Prima dei nuraghi: la Sardegna nell’età preistorica – Parte I


Statuina di “Dea Madre” dalla necropoli di Cuccuru Is Arrius a Cabras (facies di Bonu Ighinu), esposta al Museo Archeologico Nazionale di Cagliari (Zhistorica)

Se dovessimo pensare alle origini della storia sarda, a primo impatto verrebbe da ricondurre la nostra mente direttamente alla civiltà nuragica, per via della sua immensa mole di testimonianze archeologiche realizzate in epoca antichissima (grossomodo II millennio a.C.) e sopravvissute al tempo in maniera così tenace che tutt’oggi monumenti come nuraghi, tombe di giganti, pozzi sacri e tanti altri risultano parte integrante e imprescindibile del paesaggio isolano. 


Eppure, per quanto sia una considerazione solo in apparenza scontata, quella nuragica non è certo l’unica epoca degna di nota e soprattutto non sta all’origine della plurimillenaria storia della Sardegna. Infatti, già diversi millenni prima che strutture come i nuraghi fossero concepite, si erano sviluppate sull’isola varie culture che tutto sommato hanno restituito numerose testimonianze materiali e che convenzionalmente indichiamo come “prenuragiche”. Va precisato che questa definizione di comodo, coniata dai primi studiosi che si approcciarono effettivamente alla preistoria sarda, risulta piuttosto impropria e fuorviante, in quanto lascia intendere erroneamente che ci fosse una connessione più o meno diretta con la successiva civiltà nuragica, nell’ambito di un processo evolutivo rigidamente lineare, senza contare poi il fatto che col termine “prenuragico” sembra che si voglia quasi alludere a un’importanza secondaria per tutto ciò che è venuto prima dei nuraghi.

Sebbene da un lato non sia sbagliato affermare che tali culture abbiano posto alcune basi per lo sviluppo dell’epoca nuragica, esse mostrano in realtà tutta una serie di manifestazioni culturali ben distinte fra loro e sviluppatesi autonomamente, in certi casi senza nemmeno precludere degli influssi esterni all’Isola, e tutto ciò in tempi che risultavano già remoti agli stessi Nuragici.  


Ma, innanzitutto, a quanto risalgono le prime presenze umane in Sardegna?

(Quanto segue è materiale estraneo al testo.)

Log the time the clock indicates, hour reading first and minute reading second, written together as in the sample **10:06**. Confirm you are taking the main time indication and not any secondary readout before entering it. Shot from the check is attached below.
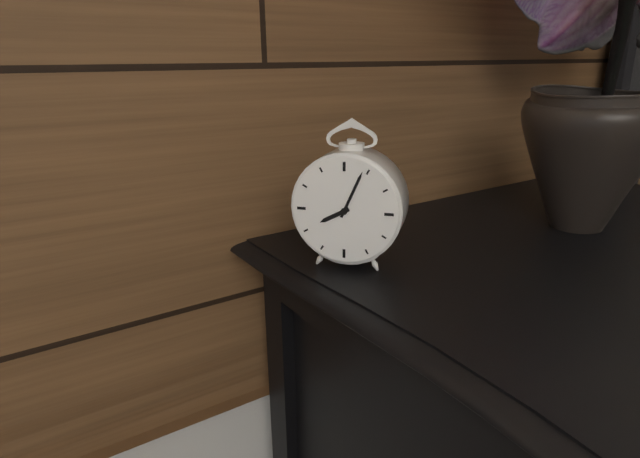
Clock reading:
**8:04**
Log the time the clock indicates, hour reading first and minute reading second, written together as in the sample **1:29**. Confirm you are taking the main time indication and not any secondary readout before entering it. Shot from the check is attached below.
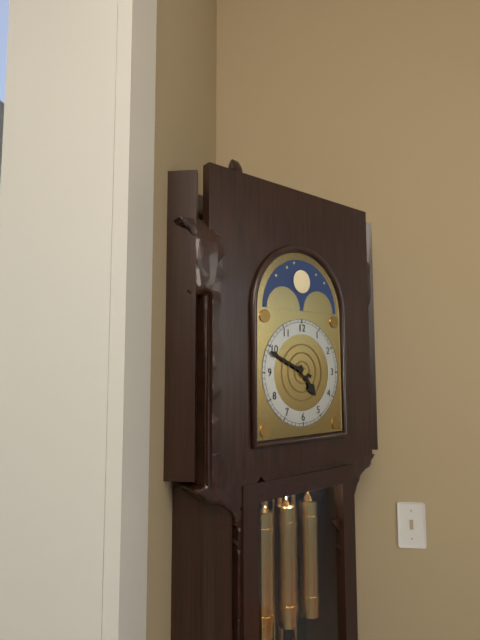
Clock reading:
**4:49**
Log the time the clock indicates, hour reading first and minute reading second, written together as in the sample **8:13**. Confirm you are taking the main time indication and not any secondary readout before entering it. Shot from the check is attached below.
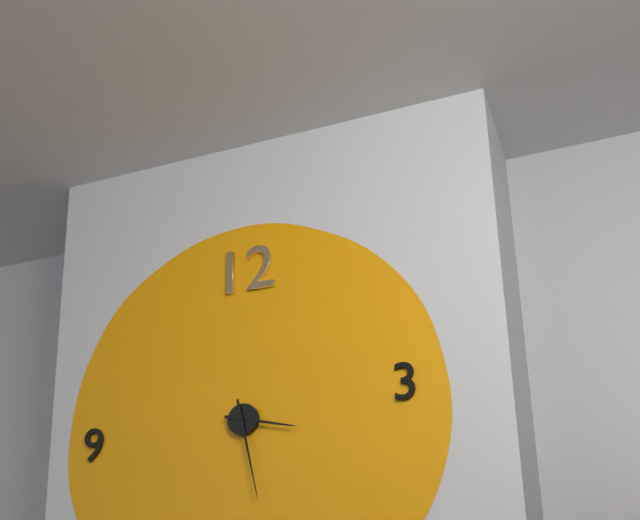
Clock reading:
**3:28**
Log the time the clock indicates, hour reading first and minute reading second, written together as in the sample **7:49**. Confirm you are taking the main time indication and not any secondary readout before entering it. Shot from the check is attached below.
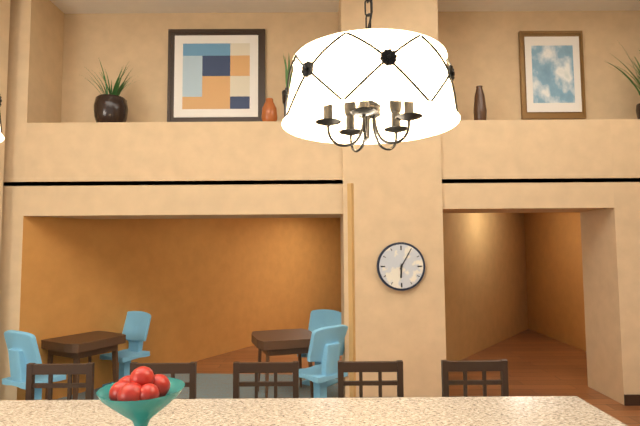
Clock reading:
**6:05**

Bisogna ammettere che è una questione oltremodo complessa, poiché purtroppo risulta enormemente difficile ritracciare per epoche così remote dei contesti archeologici affidabili, cioè poco o nulla sconvolti dalle azioni del tempo, e che siano in grado di restituire materiale sufficiente dal punto di vista quantitativo e qualitativo. Benché gli studiosi stiano attualmente discutendo sull’effettiva presenza dell’uomo già nel Paleolitico Superiore (36.000 – 10.000 anni fa circa) in particolare sulla base di alcune probabili tracce provenienti dalla Grotta Corbeddu a Oliena [1], ad oggi le più antiche evidenze di frequentazione antropica stabile in Sardegna provengono dal sito di Su Carroppu, nei pressi di Carbonia. Si tratta di un riparo sotto roccia in cui sono stati intercettati i resti di alcune sepolture della fase mesolitica, le cui ossa umane si sono conservate in condizioni sufficientemente buone da poter compiere delle analisi sia al radiocarbonio sia genetiche su di esse. È emerso dunque che tali reperti osteologici fossero collocabili cronologicamente fra il X e IX millennio a.C., mettendo in evidenza un patrimonio genetico ben differente rispetto a quello delle genti che qualche millennio più tardi avrebbero abitato la Sardegna [2].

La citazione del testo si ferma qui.